◆ **Text shown**
I naively started integrating VAT/instances into my project and realized I cannot assign material to instances… After thinking a while, I was wondering if I could do something like this? (pseudo code)
entitydata = [];
for each race
merge mesh and skeleton
create vat manager
for each race material
clone merged mesh
assign vat manager
clonedMeshes[materialIndex] = cloneMesh
endfor
load vat texture into vat manager
entitydata[race] = [
clonedMeshes,
vat,
]
endfor
and then for each entity i can do thensomething like this
I’m so close, i’m just struggling to find a way to prevent a animation from looping like the death animation:
// this.targetFrame is the last frame of the animation range ()
instanceMesh.instancedBuffers.bakedVertexAnimationSettingsInstanced.set(this.targetFrame, this.targetFrame, 0, 0);
You can see my current iteration here, it’s quite basic. It feels like it should work…
I basically just I play the animation once, and then set the animation to play the last frame on the corresponding animation ranges (as seen in code above).
The vat.time counter is used to compute the current frame of animation, so, when switching animation, if you want the new animation to start from the first frame, you should reset the vat counter to 0 (or to a multiple of the animation duration):
Performance without vat: 10 fps for 200 entities / 2 items per entity
Performance with vat no equipment: 40fps for 200 entities
It looks like neither implementation seem to be hurting performance too much so I’m guessing looking into my vat implementation is where I should look to improve performance.
Ok, weird one here, while testing trying to improve performance for the vat/instances, I found a random thing that boost the performance alot. If I stop parenting my player mesh to my collider and just move that mesh within the game loop to match the collider position, the FPS jumps to a nearly steady ~50 (versus ~30). I can even bump the max entities to 400 without too much difference.
How could parenting a mesh affect performance this much?
Ok, after adding an aggressive lod (includind relevant UI elements), I’m getting a steady ~60 fps now (except for the startup as my spawn controller spawns everything in one go which needs to be improved).
There is still tons of weird things I dont fully understand:
when player dies, a random amount of other entities seems to play the same death animation…
at each run, the helm for example would be misaligned in some different way
somethimes the items do not play any animations (the previous run would play fine)

◆ **Work item**
According to the forum post on VAT and instances, why should the vat counter be reset to 0 when switching animations? Answer in one to three sentences. Rely only on the text above when answering.

◆ **Supplied entries**
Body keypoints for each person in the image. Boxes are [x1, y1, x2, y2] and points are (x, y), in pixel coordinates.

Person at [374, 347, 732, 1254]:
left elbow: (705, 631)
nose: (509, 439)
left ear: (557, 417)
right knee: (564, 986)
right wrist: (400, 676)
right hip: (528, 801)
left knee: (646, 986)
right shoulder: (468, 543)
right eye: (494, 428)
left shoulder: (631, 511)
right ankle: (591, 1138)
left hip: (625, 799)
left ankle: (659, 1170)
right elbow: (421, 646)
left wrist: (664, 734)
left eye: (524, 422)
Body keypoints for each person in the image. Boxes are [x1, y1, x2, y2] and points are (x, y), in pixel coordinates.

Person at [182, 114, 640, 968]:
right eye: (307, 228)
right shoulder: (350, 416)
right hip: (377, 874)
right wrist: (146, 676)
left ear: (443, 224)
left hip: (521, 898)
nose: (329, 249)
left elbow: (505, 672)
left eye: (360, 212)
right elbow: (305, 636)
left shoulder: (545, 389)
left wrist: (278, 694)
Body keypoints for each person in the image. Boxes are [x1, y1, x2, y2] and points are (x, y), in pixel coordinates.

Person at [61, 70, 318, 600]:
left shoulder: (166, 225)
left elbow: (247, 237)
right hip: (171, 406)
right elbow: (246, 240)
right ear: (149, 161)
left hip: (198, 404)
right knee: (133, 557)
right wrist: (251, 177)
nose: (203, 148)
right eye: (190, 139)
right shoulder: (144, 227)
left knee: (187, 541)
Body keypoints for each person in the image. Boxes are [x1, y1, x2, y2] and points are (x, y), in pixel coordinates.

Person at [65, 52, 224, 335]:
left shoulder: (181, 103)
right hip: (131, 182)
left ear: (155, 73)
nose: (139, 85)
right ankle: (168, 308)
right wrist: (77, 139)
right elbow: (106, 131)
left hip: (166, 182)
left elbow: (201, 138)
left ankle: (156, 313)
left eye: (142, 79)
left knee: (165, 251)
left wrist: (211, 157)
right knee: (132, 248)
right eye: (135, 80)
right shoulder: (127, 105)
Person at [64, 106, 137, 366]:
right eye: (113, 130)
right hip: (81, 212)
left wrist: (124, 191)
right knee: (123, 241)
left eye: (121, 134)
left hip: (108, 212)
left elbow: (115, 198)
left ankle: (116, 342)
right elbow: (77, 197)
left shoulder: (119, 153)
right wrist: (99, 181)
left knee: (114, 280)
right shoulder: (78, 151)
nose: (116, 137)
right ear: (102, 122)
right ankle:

◆ **Answer for the task**
The vat.time counter is used to compute the current frame of animation. So if the new animation should start from its first frame, the counter has to be reset to 0, or to a multiple of the animation duration.